* START Source material *

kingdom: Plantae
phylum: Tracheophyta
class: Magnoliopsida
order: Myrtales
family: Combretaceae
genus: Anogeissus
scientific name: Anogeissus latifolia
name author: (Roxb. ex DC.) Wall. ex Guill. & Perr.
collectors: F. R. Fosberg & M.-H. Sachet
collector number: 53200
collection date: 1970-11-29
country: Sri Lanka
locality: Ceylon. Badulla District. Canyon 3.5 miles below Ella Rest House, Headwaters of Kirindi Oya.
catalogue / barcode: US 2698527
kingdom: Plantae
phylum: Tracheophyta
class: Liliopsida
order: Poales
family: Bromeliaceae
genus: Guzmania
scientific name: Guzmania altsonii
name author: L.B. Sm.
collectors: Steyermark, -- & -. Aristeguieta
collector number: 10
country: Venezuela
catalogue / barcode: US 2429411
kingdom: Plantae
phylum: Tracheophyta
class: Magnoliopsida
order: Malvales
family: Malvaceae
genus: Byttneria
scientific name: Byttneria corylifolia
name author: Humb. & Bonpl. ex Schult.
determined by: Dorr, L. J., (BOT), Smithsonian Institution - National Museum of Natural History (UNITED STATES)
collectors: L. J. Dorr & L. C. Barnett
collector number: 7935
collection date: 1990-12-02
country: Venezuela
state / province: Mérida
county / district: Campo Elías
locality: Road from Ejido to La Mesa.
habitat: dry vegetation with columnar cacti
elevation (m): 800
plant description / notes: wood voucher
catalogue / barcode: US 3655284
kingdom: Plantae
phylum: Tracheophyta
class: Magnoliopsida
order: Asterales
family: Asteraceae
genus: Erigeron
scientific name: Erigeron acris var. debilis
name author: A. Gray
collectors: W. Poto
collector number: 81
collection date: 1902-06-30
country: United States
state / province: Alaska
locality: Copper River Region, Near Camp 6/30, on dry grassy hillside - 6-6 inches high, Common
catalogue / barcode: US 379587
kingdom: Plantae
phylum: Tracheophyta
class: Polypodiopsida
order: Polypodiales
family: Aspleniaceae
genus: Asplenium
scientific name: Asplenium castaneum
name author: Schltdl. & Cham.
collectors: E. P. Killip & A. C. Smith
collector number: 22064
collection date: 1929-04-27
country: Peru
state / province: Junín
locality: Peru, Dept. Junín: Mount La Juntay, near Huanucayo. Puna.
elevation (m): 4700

* END Source material *

▶ [Stated task] Repeat word for word the material from the line containing "name author: A. Gray" through the line containing "locality: Copper River", both of those lines included.

▶ [Problem solution]
name author: A. Gray
collectors: W. Poto
collector number: 81
collection date: 1902-06-30
country: United States
state / province: Alaska
locality: Copper River Region, Near Camp 6/30, on dry grassy hillside - 6-6 inches high, Common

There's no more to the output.